At best this damage may be that the surface becomes a little grainy in places and /or the tell tale water jet arcs can be seen on the surface of the new PIC. At worst, the surface is removed and the grey concrete and aggregate shows through. Whatever the damage, it’s VERY difficult to remedy.
It’s easy to forget that this problem is compounded now that the temperatures have dropped. It is important to bear in mind that the concrete (and of particular importance to us, the decorative surface) is going to take longer to become hard. Therefore, Dr Concrete highly recommends that the concrete is left longer before it is washed off and in any event, more care must be taken when washing off the job as it will be easier to damage the surface using the high pressure water jet or the Acid Wash.
Fact: At 5 ̊C concrete takes over twice the amount of time to achieve the same hardness as it would at 25 ̊C.
Please Note: The “Double whammy factor”. This does not take into account an additional consideration, which is that the water/cement ratio will be likely to be far higher in the winter months, which makes the concrete surface more porous and consequently not as strong for a given time and average temperature.
Bottom line: More time needs to be allowed prior to washing off in the colder (and wetter) weather because the concrete will not become hard so quickly and even for a given hardness it will likely be more porous and consequently less strong for a given hardness.
So, guys, as the Doctor always says, prevention is better than cure, so, to avoid the heart ache of a great job being spoilt at the wash off stage, simply leave the concrete longer.
For those of you who would like some facts to back this up, here you go:
The maturity of the concrete (and its relative strength gain) can be calculated. This is a guide, but a fairly accurate one nonetheless:
The hydration process begins at minus 10 ̊C or above.

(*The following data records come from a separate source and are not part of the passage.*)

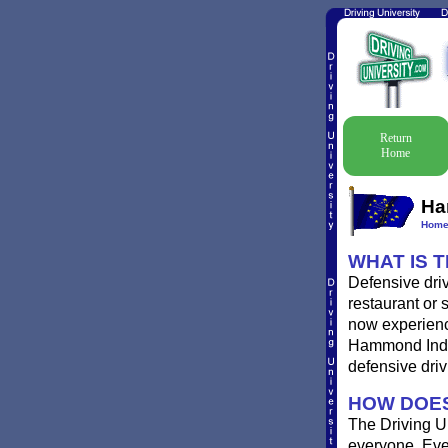
Return
Home
Ha
Hom
WHAT IS 
Defensive dri
restaurant or 
now experience
Hammond Indian
defensive driv
HOW DOES
The Driving Un
everyone. Ever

- Concrete left for 48 hours at 25 ̊C has a ‘degrees C hours’ maturity of:48 x ( 10 + 25 ) = 1680 degrees C hours.
- Concrete left for 48 hours at 5 ̊C has a ‘degrees C hours’ maturity of: 48 x ( 10 + 5 ) = 720 degrees C hours.
Concrete left for 48 hours at 0 ̊C has a ‘degrees C hours’ maturity of: 48 x ( 10 + 0 ) = 480 degrees C hours.
Comparing strength gain for 5 ̊C temperatures compared to 25 ̊C.
Divide 1680 by 720, and you can calculate the strength will be around 2.3 times more after 48 hours at average 25 ̊C than it would be at average 5 ̊C.
Concrete therefore needs to be left 41⁄2 days (112hours) at 5 ̊C in order for the concrete to achieve the same strength as concrete left for 2 days (48 hours) at 25 ̊C.
Calculated as follows: 112 x ( 10 + 5 ) = 1680 degrees C hours.
Comparing strength gain for 0 ̊C temperatures compared to 25 ̊C.
Divide 1680 by 480, and you can calculate the strength will be around 3.5 times more after 48 hours at average 25 ̊C than it would at average 0 ̊C.
Concrete therefore needs to be left 7 days (168 hours) at 0 ̊C in order for the concrete to achieve the same strength as concrete left for 2 days (48 hours) at 25 ̊C.
Calculated as follows: 168 x ( 10 + 0 ) = 1680 degrees C hours.